Getting to know you

Well, I'm in a mood to cause trouble and disagreement today, so Iet's explore how to learn the structure of an organization. Not the Org chart structure, the real working structure. I touched on this briefly in my blog about CERTs, but let's jump in with all four feet.

The scenario here assumes that you've just joined a new organization as the security (or network) person and have been tasked with getting a handle on all network/computing resources both for your own familiarity. Because there have been reorganizations, layoffs, moves, acquisitions and such, and much of the existing documentation on the subject is out of date.

To start with, get a copy of whatever documentation does exist on the network and where/what the organizations are/were and how they fit into a picture of the network. Then, get a copy of the latest org chart (some places, these are regarded as confidential), the company phone book, a complete list of routing tables from the local network and the last two years' worth of press releases.

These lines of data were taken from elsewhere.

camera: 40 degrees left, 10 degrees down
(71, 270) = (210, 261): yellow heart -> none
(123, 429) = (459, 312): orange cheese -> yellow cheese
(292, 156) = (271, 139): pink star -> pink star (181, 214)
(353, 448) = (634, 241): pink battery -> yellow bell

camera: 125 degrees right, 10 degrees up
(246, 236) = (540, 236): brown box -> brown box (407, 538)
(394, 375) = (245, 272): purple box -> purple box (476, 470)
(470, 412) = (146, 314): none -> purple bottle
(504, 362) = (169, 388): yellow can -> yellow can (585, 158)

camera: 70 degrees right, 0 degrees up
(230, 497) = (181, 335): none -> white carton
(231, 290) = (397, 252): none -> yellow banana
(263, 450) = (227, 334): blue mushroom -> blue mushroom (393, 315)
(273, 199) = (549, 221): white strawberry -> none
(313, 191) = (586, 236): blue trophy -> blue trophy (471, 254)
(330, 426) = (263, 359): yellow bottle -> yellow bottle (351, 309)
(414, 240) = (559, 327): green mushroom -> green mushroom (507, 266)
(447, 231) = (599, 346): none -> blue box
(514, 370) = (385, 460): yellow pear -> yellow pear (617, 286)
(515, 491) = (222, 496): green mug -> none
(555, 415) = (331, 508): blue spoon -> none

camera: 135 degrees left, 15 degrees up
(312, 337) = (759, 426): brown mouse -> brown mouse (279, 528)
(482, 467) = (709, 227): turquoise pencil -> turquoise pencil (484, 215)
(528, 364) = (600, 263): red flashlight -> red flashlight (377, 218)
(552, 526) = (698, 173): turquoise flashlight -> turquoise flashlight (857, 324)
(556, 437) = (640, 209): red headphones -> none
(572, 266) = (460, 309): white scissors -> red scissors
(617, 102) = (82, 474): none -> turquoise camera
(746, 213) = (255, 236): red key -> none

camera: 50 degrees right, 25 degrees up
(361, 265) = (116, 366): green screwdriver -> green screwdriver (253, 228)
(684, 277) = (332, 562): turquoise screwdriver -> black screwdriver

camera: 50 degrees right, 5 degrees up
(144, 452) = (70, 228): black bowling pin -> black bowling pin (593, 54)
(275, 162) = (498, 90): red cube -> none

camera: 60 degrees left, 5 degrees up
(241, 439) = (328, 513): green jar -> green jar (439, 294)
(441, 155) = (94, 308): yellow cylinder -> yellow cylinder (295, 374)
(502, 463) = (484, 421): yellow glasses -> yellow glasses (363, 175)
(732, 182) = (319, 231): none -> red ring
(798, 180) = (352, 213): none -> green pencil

Go through the contact list one by one, call up each person, introduce yourself, provide your contact information, explain why you are calling and request that, for security's sake, they call you back through an identifiable organization phone number. This way, you are not only learning people, you're enforcing good security practices and leading by example. This process will be called the "Identification Script" further down for convenient reference.

If you get a disconnect recording or some such, make note of it and move on. If you get the wrong person, then, after properly identifying yourself, explain what you're trying to do and whether or not they can direct you to the proper person. Take notes, and move toward any clues provided.

Go over the routing table entries with someone knowledgeable at your end. If you've also got a Visio diagram, so much the better. Identify all known end points, and correlate them with the initial pass of the contact information.

Now we get to the fun part. For all networks for which you don't have contact info, get an SNMP query utility (I like and use the SolarWinds.net suite of tools, but there are many others out there) and query all IP addresses with the "PUBLIC" and "PRIVATE" SNMP strings and wait for results. These results will contain a large number of printers and the occasional Windows, Unix or Linux machine. Create a full-page document that says "IF YOU FIND THIS PRINTOUT, PLEASE CALL SoAndSo at (111) 222-3456 (Printer IP Address)" in the largest font that will fit on one page. Install appropriate printer drivers as necessary.

Configure at least one printer for each remote office; send the printout there. Sometimes you'll get a call back (sometimes irate) within minutes, sometimes not for days and occasionally never. Once you get hold of someone, ask them who does their IT support, and go through the rest of your Identification Script.

If your organization sells goods or services, see if the main Web site lists all sales offices. If so, call up each of them, go through the Identification Script and find out where their IT support comes from. Then call those people and do the same thing again (assuming you haven't already come across them already).

Now, start going through all of the press releases looking for signs of acquisitions, shutdowns, moves, divestitures, etc. If any of them appear on your lists, great! If not, call them up (or better yet, the organization's spokesperson) and go through your Identification Script.

Some folks are going to get upset at my tactics, saying that it looks too much like social engineering (which it is, to some extent), but I maintain that it's perfectly OK, as long as you are careful to stick to your Identification Script, allow people to get back to you after checking you out (some will, some won't), as opposed to pressuring for an immediate result (a common characteristic of social engineering).

I'm not bothering with the details of record keeping because every situation is different. What's important here is that each of you have more resources than you might think you have. In areas where the organization is physically close enough, I've done office and cubicle wandering as well. You'd be amazed at some of the things you learn that way, too! The key message is to ask lots of people lots of questions (don't forget the Identification Script), and even when direct answers don't provide what you're looking for, a lot of pieces (just like a jigsaw puzzle) will start falling into place and form a more complete picture.